OpenCrabs is a self‑hosted AI agent written in Rust that can learn, adapt, and fix its own problems. The latest release, v0.3.17, adds video vision, smarter error handling, and a new skill system that lets it run on any channel—Slack, Discord, Telegram, or a terminal. In this article we’ll walk through what makes the OpenCrabs self‑healing agent so powerful, how it works, and why it’s a game‑changer for developers and teams that need reliable, on‑prem AI.


What Is OpenCrabs?

OpenCrabs is a single binary that runs in your terminal or chat app. It uses the Ratatui library to give you a clean, text‑based interface. The agent can talk to any LLM provider (OpenAI, Claude, Gemini, etc.) and can be extended with custom skills written in YAML. The core idea is that the agent can self‑heal: if a provider fails or a tool crashes, it automatically retries, falls back, or even learns a new tool on the fly.

History and Vision

The project started in early 2025 as a hobby to build a lightweight, privacy‑first chatbot. Over time it grew into a full‑featured agent that can run on a Raspberry Pi or a cloud VM. The vision is to give teams a single, self‑contained AI that never needs a cloud connection, never stores data in the cloud, and can fix itself when something goes wrong.


New Features in v0.3.17

The latest release brings several game‑changing additions. Below we break them down.

Video Vision (Phase 1)

OpenCrabs can now analyze short video clips (up to 18 MB) using Gemini’s vision model. You can attach a video with the <<VID:path>> marker, and the agent will return a text summary or answer questions about the content. This opens up new use cases like automated video captioning or quick visual debugging.

Partial JSON Repair

When the agent receives malformed JSON, it now auto‑fixes common errors: missing commas, unbalanced brackets, or trailing commas. The tool is wired into five provider drop sites, so you never see a broken response again.

TCP Keepalive (15 s)

The agent now checks for silent TCP drops every 15 seconds instead of the default 300 seconds. If a connection drops, it reconnects automatically, keeping your workflow smooth.

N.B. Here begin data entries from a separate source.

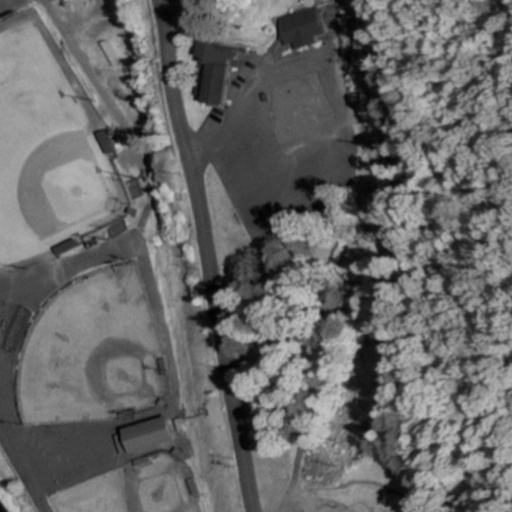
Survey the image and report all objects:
road: (173, 9)
building: (305, 30)
building: (220, 72)
park: (52, 155)
road: (207, 255)
park: (92, 351)
building: (152, 439)
road: (23, 468)
park: (133, 489)
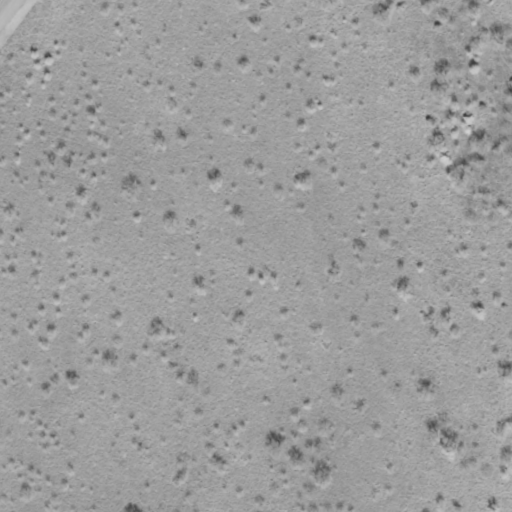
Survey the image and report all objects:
road: (3, 4)
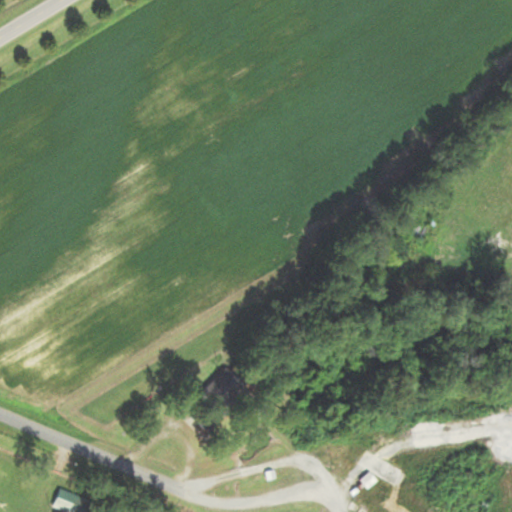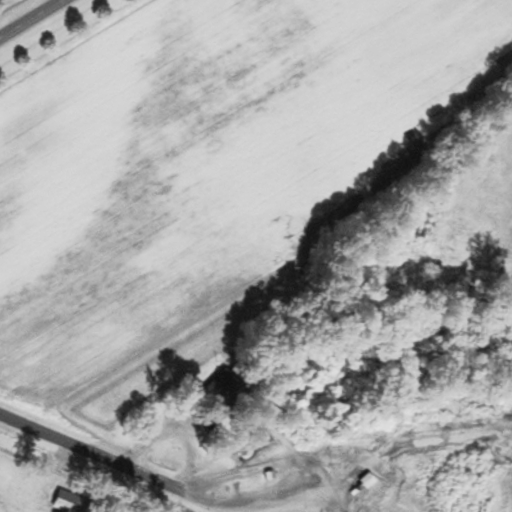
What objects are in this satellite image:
road: (27, 16)
building: (216, 393)
road: (90, 453)
building: (477, 465)
building: (426, 488)
road: (262, 498)
building: (64, 503)
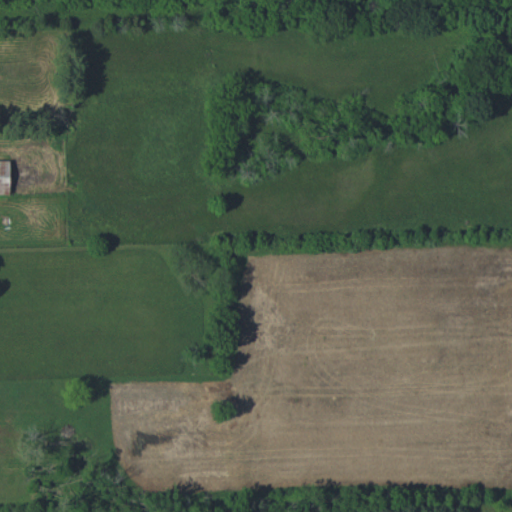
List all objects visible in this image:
building: (4, 177)
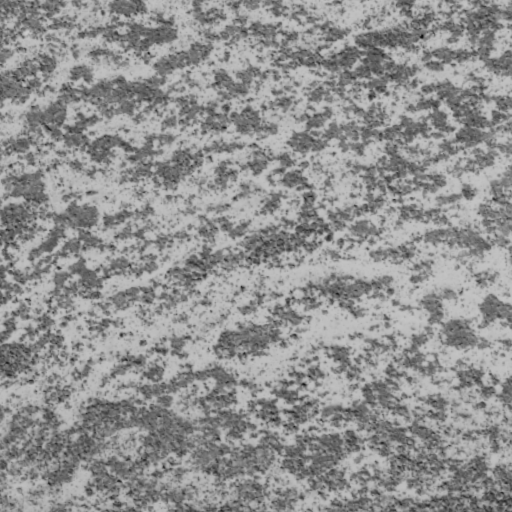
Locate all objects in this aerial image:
road: (253, 238)
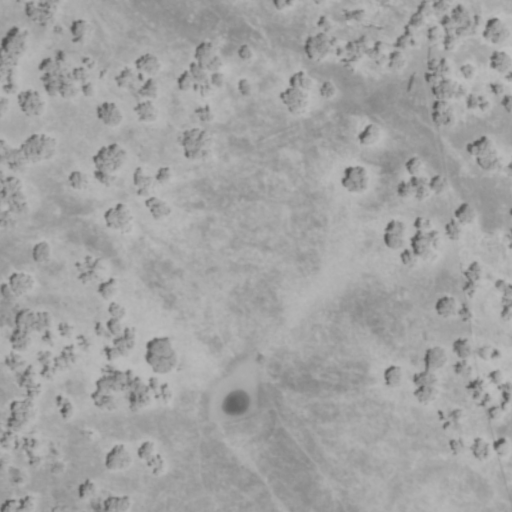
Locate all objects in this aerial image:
road: (369, 35)
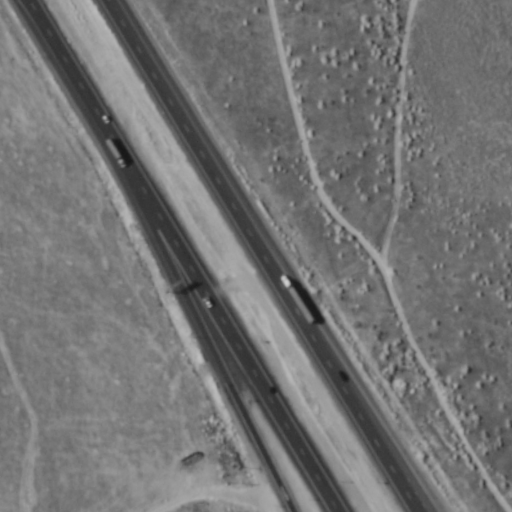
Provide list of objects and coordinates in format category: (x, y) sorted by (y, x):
road: (148, 193)
road: (193, 255)
road: (275, 255)
road: (375, 257)
road: (232, 368)
road: (423, 498)
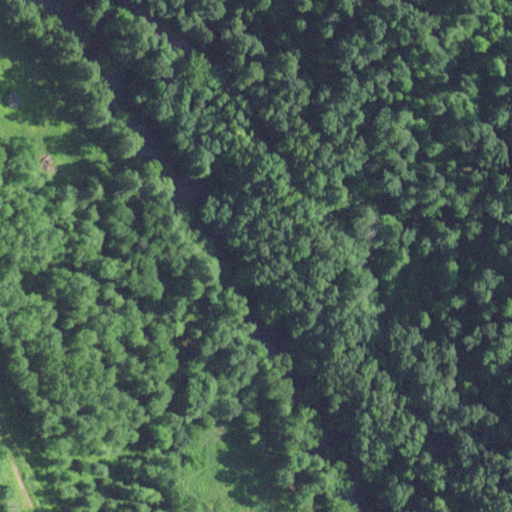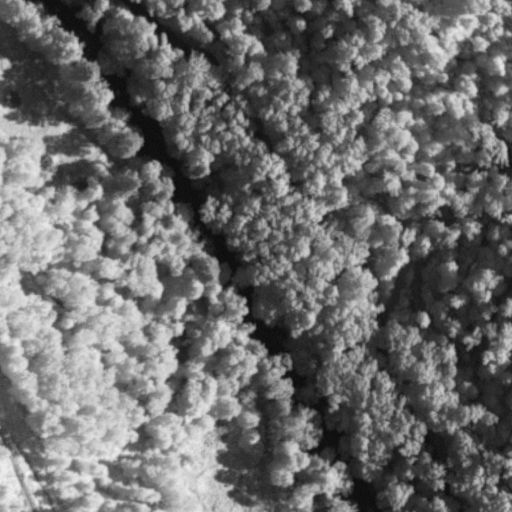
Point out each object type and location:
road: (324, 249)
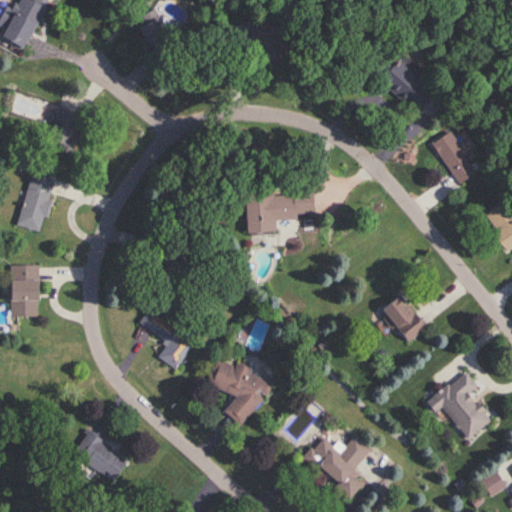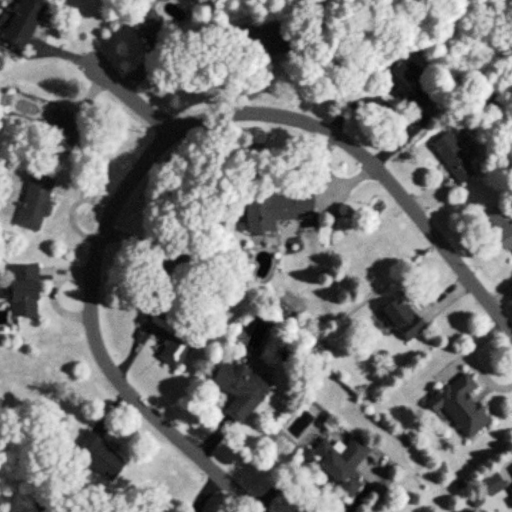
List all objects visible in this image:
building: (18, 23)
building: (150, 26)
building: (260, 41)
building: (400, 83)
road: (335, 130)
building: (61, 133)
building: (452, 159)
building: (35, 202)
building: (274, 210)
building: (499, 224)
road: (498, 287)
building: (21, 292)
building: (400, 320)
building: (168, 339)
road: (100, 344)
building: (238, 389)
building: (457, 406)
building: (98, 457)
building: (337, 463)
building: (511, 473)
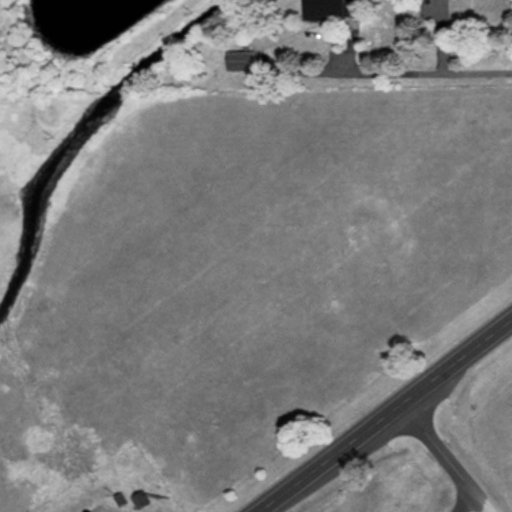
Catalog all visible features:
building: (331, 9)
road: (438, 37)
building: (241, 60)
road: (466, 74)
park: (247, 288)
road: (385, 415)
road: (455, 471)
building: (119, 499)
building: (141, 500)
parking lot: (433, 511)
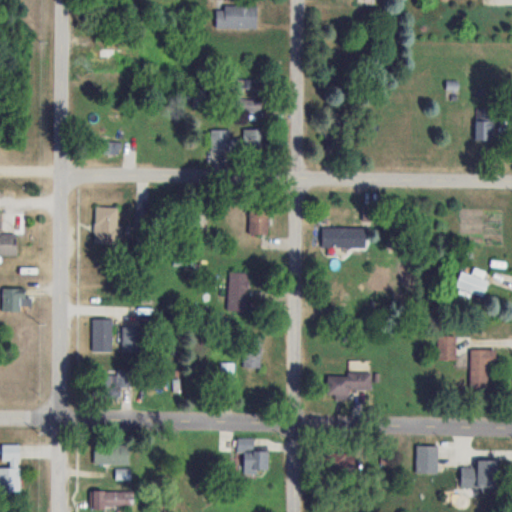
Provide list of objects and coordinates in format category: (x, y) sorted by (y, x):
building: (235, 16)
building: (103, 54)
building: (199, 96)
building: (249, 105)
building: (484, 124)
building: (235, 141)
building: (114, 148)
road: (286, 175)
building: (198, 218)
building: (257, 220)
building: (105, 225)
building: (342, 237)
building: (8, 243)
road: (61, 256)
road: (296, 256)
building: (472, 282)
building: (237, 291)
building: (12, 299)
building: (101, 334)
building: (130, 338)
building: (446, 348)
building: (251, 352)
building: (480, 367)
building: (226, 372)
building: (110, 384)
building: (346, 384)
road: (255, 421)
building: (110, 454)
building: (252, 456)
building: (425, 459)
building: (338, 462)
building: (9, 469)
building: (478, 475)
building: (111, 499)
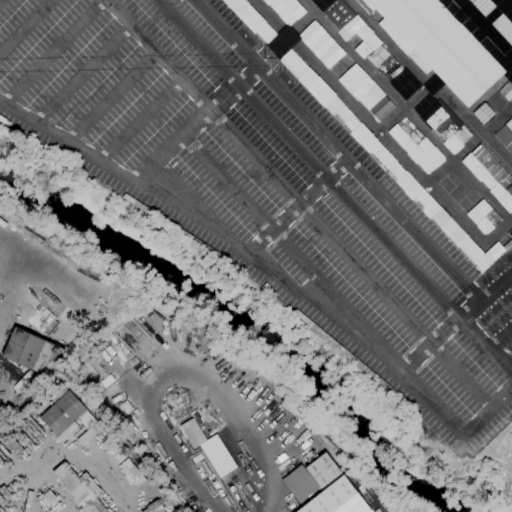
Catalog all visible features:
building: (511, 1)
building: (484, 6)
road: (505, 7)
building: (285, 10)
building: (286, 10)
road: (495, 13)
building: (250, 19)
building: (250, 20)
road: (26, 26)
road: (298, 26)
road: (486, 27)
building: (504, 28)
building: (352, 29)
building: (356, 32)
building: (319, 44)
building: (321, 45)
building: (439, 45)
road: (51, 53)
road: (137, 62)
building: (456, 66)
road: (84, 76)
building: (307, 79)
road: (428, 84)
road: (233, 89)
building: (366, 92)
building: (506, 92)
building: (365, 93)
road: (107, 102)
road: (404, 108)
road: (405, 111)
building: (483, 114)
building: (437, 118)
road: (140, 121)
road: (369, 121)
building: (446, 129)
building: (446, 132)
building: (506, 135)
building: (460, 137)
road: (469, 144)
building: (414, 145)
building: (416, 145)
road: (172, 146)
road: (336, 151)
road: (306, 159)
building: (385, 161)
building: (386, 161)
building: (490, 174)
road: (155, 195)
building: (468, 201)
road: (297, 202)
building: (469, 202)
road: (294, 206)
road: (259, 216)
building: (456, 232)
road: (498, 232)
building: (510, 235)
road: (11, 266)
road: (47, 280)
road: (472, 307)
river: (246, 319)
road: (497, 333)
road: (484, 347)
building: (27, 350)
building: (29, 350)
road: (414, 359)
road: (385, 361)
road: (176, 383)
road: (488, 410)
building: (69, 415)
building: (67, 416)
building: (191, 432)
building: (192, 434)
road: (73, 454)
building: (309, 477)
building: (310, 477)
building: (334, 499)
building: (336, 499)
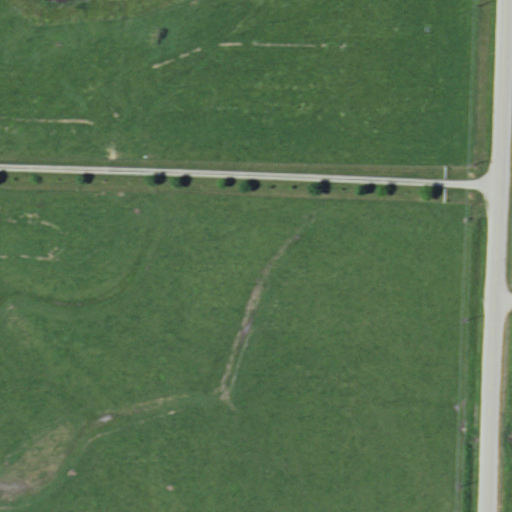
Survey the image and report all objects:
road: (248, 179)
road: (494, 255)
road: (502, 306)
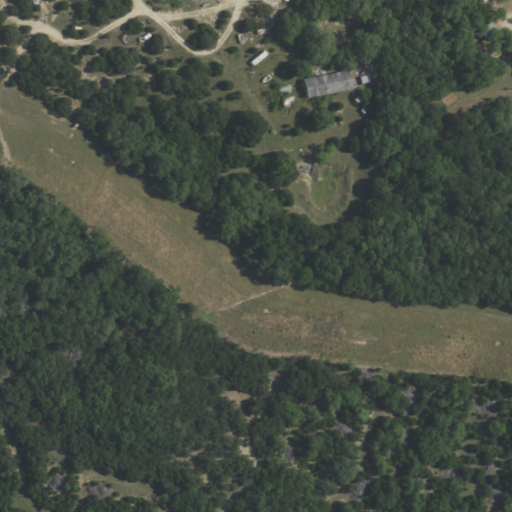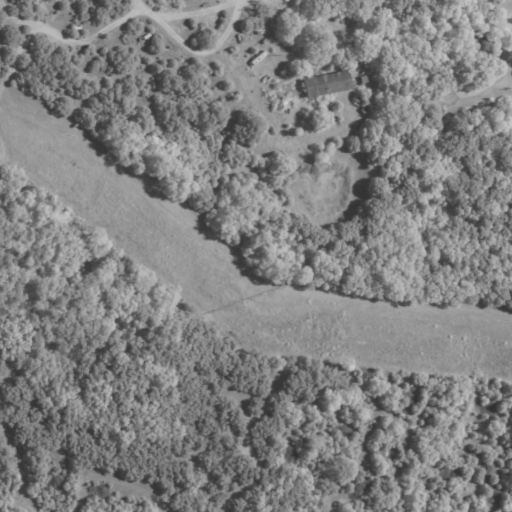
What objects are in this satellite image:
road: (511, 23)
building: (362, 74)
building: (325, 84)
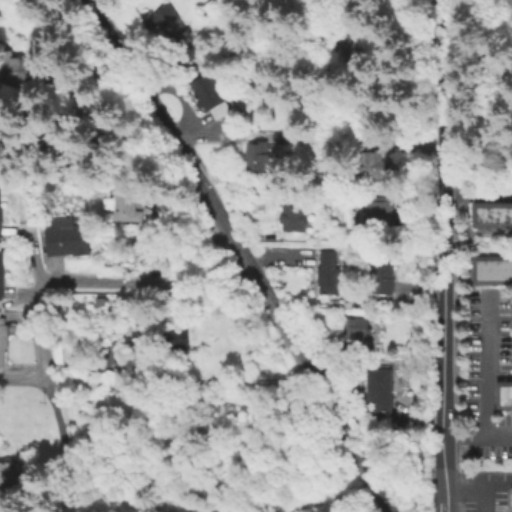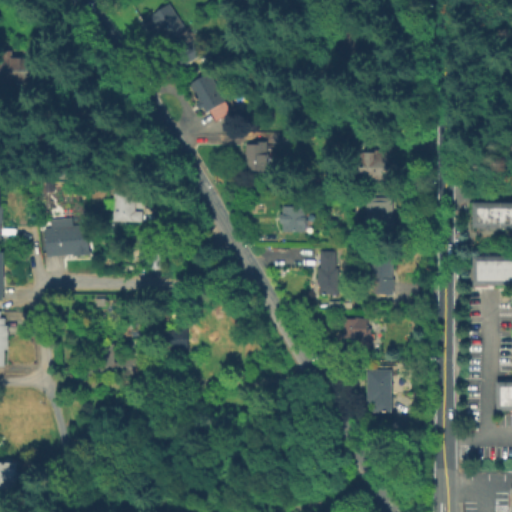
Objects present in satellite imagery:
building: (170, 25)
building: (176, 32)
building: (350, 56)
building: (17, 68)
building: (19, 70)
park: (483, 94)
building: (211, 96)
building: (214, 98)
building: (279, 136)
building: (279, 137)
building: (258, 154)
building: (255, 157)
building: (372, 164)
building: (376, 167)
road: (476, 196)
building: (124, 205)
building: (126, 205)
building: (0, 209)
building: (376, 211)
building: (490, 214)
building: (379, 216)
building: (291, 217)
building: (294, 217)
building: (490, 219)
building: (64, 236)
building: (64, 237)
building: (150, 249)
road: (440, 251)
road: (241, 253)
road: (32, 255)
building: (491, 269)
building: (383, 270)
building: (490, 270)
building: (326, 271)
building: (325, 272)
building: (0, 273)
building: (2, 275)
building: (381, 276)
road: (145, 281)
building: (511, 327)
building: (352, 328)
building: (509, 329)
building: (358, 331)
building: (175, 338)
building: (3, 339)
building: (2, 340)
building: (115, 362)
road: (483, 364)
road: (44, 368)
road: (22, 380)
road: (177, 380)
building: (377, 389)
building: (379, 389)
building: (502, 394)
building: (502, 397)
road: (475, 435)
building: (9, 473)
building: (8, 474)
road: (469, 488)
road: (325, 495)
building: (510, 498)
building: (509, 500)
road: (440, 507)
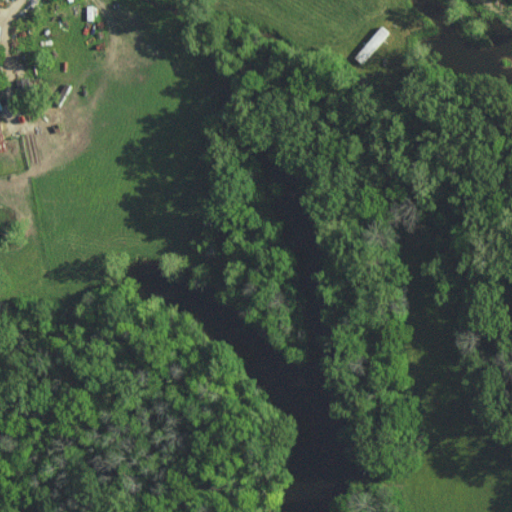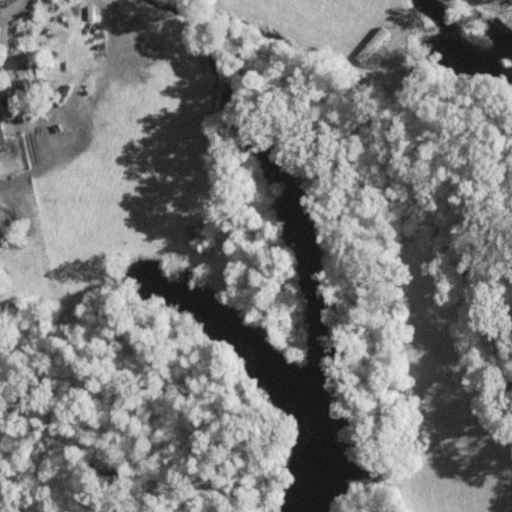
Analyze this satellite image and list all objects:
road: (141, 25)
building: (373, 44)
building: (1, 129)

Health‑Aware Sticky Fallbacks

OpenCrabs reads a provider_health.json file that tracks which providers are healthy. If the primary provider fails, it automatically switches to a backup without user intervention. This makes the agent more resilient in flaky network conditions.

RetryAttempt Progress Events

The terminal UI shows “⏳ Retry 2/3 — stream dropped” during recovery. You can see exactly how many attempts remain, so you know when the agent is giving up.

Phantom Detection Expanded

The agent now catches “Now ” file‑ops and build/deploy completion claims that were previously missed. This helps prevent false positives in CI pipelines.

RSI Escalation

Instead of deduplicating repeated violations, the agent now bumps a counter. This gives you a clearer picture of how often a problem occurs.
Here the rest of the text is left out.